Saved entries
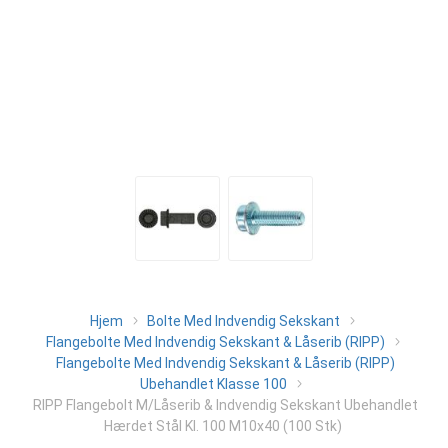
Hjem
Bolte Med Indvendig Sekskant
Flangebolte Med Indvendig Sekskant & Låserib (RIPP)
Flangebolte Med Indvendig Sekskant & Låserib (RIPP)
Ubehandlet Klasse 100
RIPP Flangebolt M/Låserib & Indvendig Sekskant Ubehandlet
Hærdet Stål Kl. 100 M10x40 (100 Stk)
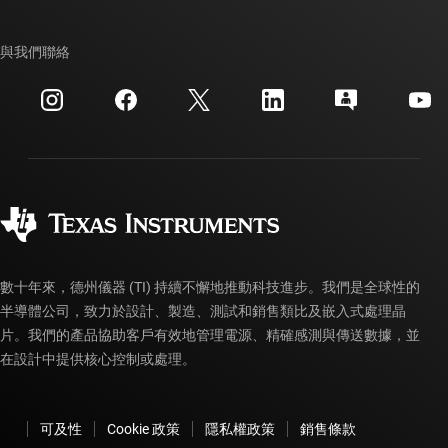
TI E2E™ 設計支援論壇
我們的故事 | 晶片幕後
TI API 套件
交互參考搜索
與我們聯絡
活動
myTI 公司帳戶
客戶支援中心
投資人關系
運送、付款與稅金
封裝
製造
訂購 FAQ
品質與可靠性
企業公民
授權經銷商
myTI 帳戶常見問題解答
數十年來，德州儀器 (TI) 持續不懈地推動科技進步。我們是全球性的
半導體公司，致力於設計、製造、測試和銷售類比及嵌入式處理晶
片。我們的產品協助客戶有效地管理電源、精確感測與傳送數據，並
在設計中提供核心控制或處理。
可及性
Cookie 政策
隱私權政策
銷售條款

▶ Task details: Write out all of the lines above word for word. Leave the pictures out of your answer.

▶ Exercise answer:
Hjem
Bolte Med Indvendig Sekskant
Flangebolte Med Indvendig Sekskant & Låserib (RIPP)
Flangebolte Med Indvendig Sekskant & Låserib (RIPP)
Ubehandlet Klasse 100
RIPP Flangebolt M/Låserib & Indvendig Sekskant Ubehandlet
Hærdet Stål Kl. 100 M10x40 (100 Stk)
TI E2E™ 設計支援論壇
我們的故事 | 晶片幕後
TI API 套件
交互參考搜索
與我們聯絡
活動
myTI 公司帳戶
客戶支援中心
投資人關系
運送、付款與稅金
封裝
製造
訂購 FAQ
品質與可靠性
企業公民
授權經銷商
myTI 帳戶常見問題解答
數十年來，德州儀器 (TI) 持續不懈地推動科技進步。我們是全球性的
半導體公司，致力於設計、製造、測試和銷售類比及嵌入式處理晶
片。我們的產品協助客戶有效地管理電源、精確感測與傳送數據，並
在設計中提供核心控制或處理。
可及性
Cookie 政策
隱私權政策
銷售條款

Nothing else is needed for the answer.